In my role of teaching pastoral theology at a seminary, one lesson I continually harp on with young men preparing for the pastorate is their need for a mentor.
Many discipleship ministries such as The Navigators promote the II Timothy 2:2 Principle, “The things which you have heard from me in the presence of many witnesses, entrust these to faithful men who will be able to teach others also.” Yet we should be reminded that these words were first spoken by an older minister, Paul, to a younger minister, Timothy, in the context of the church (“in the presence of many witnesses”). This mentoring is exactly what Paul gave to Timothy in their travels together and in the epistles that bear his name.
No man can receive all that he will need for a lifetime of ministry at a seminary. For success in ministry, it is essential that young ministers have an older, wiser man to provide ongoing guidance, teaching, and training. Too many young ministers wipe out with self-inflicted wounds that might have been avoided with more counseling and coaching. I am aware there are professional sites and ministries such as this one where a pastor can go and, in a sense, purchase help in this area. If needed, seeking help this way would be better than nothing. Yet it would seem to me that mentoring relationships are better fostered in the church simply by older pastors finding ways to give themselves to younger men and young men asking for help if natural friendships are not already in place.
By way of testimony to this truth, I have been reflecting a great deal lately on one of the chief mentors the Lord has given to me. Dave Long has been a friend to me now for thirty years. Several years ago, in a tribute to his twenty-five years of ministry in the same congregation in Lafayette, Indiana, I shared the following thoughts that demonstrate the way he has invested his life into mine.
In 1985 I came to the graduate school of Purdue University to become a math teacher and hopefully a basketball coach. In less than three years time I left for seminary with the dream of helping plant churches. The events that led to that change and my ongoing desire for pastoral ministry are like a slide show in my mind’s eye, with Dave appearing in each picture.
As newlyweds, Miriam and I were befriended by Dave & Jenny. We eagerly joined the church because of their friendship and the church’s Biblical, Christ-centered ministry.
One night, as I heard Dave speak to a college group about discipleship and multiplication, I felt a burning in my heart. I told him afterwards that I wanted to give my life to what I had just heard.
While worshiping in the small church that met in a house on the edge of the Purdue campus at that time, I realized some people only came to church every other week. Dave told me that those folks belonged to a group that was meeting for worship the other weeks. They hoped to start a church in the nearby city of Kokomo one day.

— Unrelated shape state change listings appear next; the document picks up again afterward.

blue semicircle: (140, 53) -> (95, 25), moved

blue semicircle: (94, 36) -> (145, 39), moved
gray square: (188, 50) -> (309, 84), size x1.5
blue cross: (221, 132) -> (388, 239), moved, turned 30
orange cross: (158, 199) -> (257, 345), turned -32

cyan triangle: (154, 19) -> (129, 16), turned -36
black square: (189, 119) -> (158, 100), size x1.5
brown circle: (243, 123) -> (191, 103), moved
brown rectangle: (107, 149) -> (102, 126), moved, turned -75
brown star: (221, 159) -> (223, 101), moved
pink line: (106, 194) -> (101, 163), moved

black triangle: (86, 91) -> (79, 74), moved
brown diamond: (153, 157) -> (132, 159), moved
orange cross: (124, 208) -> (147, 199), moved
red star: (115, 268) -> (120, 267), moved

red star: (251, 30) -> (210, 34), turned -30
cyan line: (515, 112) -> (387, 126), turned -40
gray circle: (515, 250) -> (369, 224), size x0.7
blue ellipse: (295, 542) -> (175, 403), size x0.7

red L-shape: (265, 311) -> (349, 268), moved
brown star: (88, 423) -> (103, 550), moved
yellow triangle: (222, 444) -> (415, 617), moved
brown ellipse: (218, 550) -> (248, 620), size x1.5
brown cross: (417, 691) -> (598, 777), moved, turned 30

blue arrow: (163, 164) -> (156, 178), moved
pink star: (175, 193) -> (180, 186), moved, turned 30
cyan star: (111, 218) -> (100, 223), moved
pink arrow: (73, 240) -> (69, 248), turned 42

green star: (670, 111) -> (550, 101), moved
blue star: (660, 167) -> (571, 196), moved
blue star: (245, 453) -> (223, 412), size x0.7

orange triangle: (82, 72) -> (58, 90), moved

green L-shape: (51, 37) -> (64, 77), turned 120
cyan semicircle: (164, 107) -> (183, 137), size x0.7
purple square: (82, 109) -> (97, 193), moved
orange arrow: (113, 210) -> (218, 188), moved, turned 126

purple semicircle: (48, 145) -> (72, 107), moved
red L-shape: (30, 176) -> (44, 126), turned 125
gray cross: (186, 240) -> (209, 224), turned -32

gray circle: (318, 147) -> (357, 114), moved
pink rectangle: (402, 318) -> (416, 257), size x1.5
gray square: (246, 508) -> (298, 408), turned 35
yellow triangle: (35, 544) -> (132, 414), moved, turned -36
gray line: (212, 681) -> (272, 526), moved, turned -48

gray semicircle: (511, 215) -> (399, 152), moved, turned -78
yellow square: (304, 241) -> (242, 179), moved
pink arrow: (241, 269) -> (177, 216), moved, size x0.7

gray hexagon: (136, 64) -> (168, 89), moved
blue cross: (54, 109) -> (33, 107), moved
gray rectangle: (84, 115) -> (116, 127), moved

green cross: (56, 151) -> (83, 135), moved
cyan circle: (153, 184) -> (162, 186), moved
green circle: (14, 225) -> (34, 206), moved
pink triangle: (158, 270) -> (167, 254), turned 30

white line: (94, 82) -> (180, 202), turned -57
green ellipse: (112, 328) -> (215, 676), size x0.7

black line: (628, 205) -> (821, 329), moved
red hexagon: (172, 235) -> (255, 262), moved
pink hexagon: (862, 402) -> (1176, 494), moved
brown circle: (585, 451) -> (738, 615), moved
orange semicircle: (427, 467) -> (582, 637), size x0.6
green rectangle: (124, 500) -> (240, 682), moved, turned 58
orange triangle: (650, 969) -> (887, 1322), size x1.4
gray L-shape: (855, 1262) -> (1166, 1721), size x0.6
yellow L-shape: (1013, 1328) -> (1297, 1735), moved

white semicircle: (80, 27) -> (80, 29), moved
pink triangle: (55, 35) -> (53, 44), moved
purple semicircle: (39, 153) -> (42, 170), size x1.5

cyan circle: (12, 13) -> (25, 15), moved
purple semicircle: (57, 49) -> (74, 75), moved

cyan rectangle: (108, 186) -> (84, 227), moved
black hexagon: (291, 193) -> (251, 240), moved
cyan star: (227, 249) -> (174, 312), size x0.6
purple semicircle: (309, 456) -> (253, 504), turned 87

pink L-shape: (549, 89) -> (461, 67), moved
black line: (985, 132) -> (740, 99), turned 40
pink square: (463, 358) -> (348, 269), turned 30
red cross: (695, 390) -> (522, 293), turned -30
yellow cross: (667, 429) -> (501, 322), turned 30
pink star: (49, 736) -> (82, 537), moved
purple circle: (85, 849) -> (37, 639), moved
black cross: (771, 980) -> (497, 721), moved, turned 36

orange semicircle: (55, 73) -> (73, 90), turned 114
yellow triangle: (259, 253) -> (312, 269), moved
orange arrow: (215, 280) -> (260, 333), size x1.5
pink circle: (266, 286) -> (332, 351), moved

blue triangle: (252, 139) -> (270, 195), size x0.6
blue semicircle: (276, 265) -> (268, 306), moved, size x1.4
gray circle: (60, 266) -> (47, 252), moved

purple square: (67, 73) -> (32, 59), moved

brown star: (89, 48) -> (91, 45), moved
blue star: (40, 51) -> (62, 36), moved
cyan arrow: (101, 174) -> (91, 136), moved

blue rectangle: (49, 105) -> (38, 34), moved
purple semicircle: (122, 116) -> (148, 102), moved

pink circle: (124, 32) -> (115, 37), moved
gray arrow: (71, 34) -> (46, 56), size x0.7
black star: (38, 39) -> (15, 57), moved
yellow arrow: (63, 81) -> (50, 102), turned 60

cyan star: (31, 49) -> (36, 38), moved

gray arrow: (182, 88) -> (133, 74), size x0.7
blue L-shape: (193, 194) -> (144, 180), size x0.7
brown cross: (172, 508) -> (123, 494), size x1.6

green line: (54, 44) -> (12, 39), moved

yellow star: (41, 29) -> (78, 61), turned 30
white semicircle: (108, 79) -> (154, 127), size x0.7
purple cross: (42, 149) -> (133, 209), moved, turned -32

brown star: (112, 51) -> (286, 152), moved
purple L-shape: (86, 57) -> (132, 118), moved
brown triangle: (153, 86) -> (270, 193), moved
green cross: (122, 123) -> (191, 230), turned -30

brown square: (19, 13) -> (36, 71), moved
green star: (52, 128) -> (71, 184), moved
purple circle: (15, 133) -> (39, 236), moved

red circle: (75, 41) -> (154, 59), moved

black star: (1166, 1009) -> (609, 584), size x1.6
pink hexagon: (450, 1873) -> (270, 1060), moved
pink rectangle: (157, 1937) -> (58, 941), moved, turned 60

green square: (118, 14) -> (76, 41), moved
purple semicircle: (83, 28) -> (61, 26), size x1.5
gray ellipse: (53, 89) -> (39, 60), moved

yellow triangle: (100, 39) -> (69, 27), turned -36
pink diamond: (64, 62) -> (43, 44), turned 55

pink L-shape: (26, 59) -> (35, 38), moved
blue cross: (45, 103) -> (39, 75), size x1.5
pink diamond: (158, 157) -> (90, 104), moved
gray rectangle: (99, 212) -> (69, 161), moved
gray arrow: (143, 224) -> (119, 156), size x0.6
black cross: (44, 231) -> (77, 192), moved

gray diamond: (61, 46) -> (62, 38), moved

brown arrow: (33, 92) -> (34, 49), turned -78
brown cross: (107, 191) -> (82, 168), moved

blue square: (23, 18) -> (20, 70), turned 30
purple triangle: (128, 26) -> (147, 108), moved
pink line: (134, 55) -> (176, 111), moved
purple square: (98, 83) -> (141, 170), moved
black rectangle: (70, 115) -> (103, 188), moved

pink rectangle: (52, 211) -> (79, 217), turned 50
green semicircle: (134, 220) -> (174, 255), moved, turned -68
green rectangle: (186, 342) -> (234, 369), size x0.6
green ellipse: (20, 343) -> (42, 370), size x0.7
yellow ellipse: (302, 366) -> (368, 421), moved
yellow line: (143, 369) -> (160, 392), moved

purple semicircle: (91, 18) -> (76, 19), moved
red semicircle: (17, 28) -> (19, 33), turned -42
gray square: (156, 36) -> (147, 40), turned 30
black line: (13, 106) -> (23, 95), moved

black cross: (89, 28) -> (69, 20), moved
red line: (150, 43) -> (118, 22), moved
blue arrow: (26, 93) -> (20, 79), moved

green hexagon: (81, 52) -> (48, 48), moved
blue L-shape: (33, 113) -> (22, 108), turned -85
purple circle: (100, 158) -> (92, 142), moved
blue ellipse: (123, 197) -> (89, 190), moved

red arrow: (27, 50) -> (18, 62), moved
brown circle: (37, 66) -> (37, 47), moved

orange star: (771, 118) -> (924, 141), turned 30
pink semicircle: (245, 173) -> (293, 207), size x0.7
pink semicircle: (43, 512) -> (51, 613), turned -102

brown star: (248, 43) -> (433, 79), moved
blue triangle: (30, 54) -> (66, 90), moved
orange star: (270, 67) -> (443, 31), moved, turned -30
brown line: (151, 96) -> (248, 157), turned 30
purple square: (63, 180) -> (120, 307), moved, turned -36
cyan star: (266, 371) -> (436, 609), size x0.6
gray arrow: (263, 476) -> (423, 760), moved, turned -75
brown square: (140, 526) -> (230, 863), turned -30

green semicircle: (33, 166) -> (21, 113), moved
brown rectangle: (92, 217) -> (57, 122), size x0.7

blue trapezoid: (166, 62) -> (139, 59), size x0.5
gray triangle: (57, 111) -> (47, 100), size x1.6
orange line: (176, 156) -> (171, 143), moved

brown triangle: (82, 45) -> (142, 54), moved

During my time at Purdue, I would go over to the church house where Dave’s office was to study at the kitchen table there. I was drawn there just to be with Dave and hear more about the ministry from him. So my math studies became integrated with tea & doughnut breaks, trips down to the gym to play basketball, and endless times walking into his office to ask a question. If he had a nickel for every time he heard, “Hey, Dave” followed by a question, he would be a rich man.
Under Dave’s guidance during those days, I did a deep study of the book of Acts. By the end I prayed God would let me live out what it showed me.
For ten months in 1986 I struggled, wondering if the Lord was calling me into pastoral ministry. Dave never pressured me, telling me that if it was from the Lord He would let me know. Late one night, the Lord came calling just as Dave had said he would. He made it so clear to me that I knew I could do nothing else.
I attended my first session meeting in Lafayette as a pastoral intern. In God’s providence, I watched as the elders wept over excommunicating the unrepentant man who had started the Kokomo work. What an initiation to ministry! Yet beholding Dave and these godly men go through that sorrow set my heart apart for Kokomo, asking God to reap from what was being sown in tears.
Dave walked with me every step of the way as the Lafayette church sent me to seminary, then planted, birthed and supported the work in Kokomo.
Over the years I have watched Dave continue to support church planting, whether it is across the Tippecanoe river, around the state, or across the ocean. He remains an example and model to me.
To be honest, I cannot even recall the names of my Purdue professors. They simply did not impact my life and eternity as did my pastor, mentor, and friend.
Dave was supposed to transition this year to a ministry that would encourage the use of his gifts even more widely for the sake of the church. Instead, those plans have been put on hold as he is battling now a very serious form of cancer. As has been our practice through the years, we continue to talk almost weekly on the phone. The mentorship continues with lessons we often do not like to learn. For even in this struggle, without perhaps realizing it, he is instructing me and others in new ways as he entrusts himself humbly to the Lord.
May the Lord give everyone – especially every pastor – such a mentor.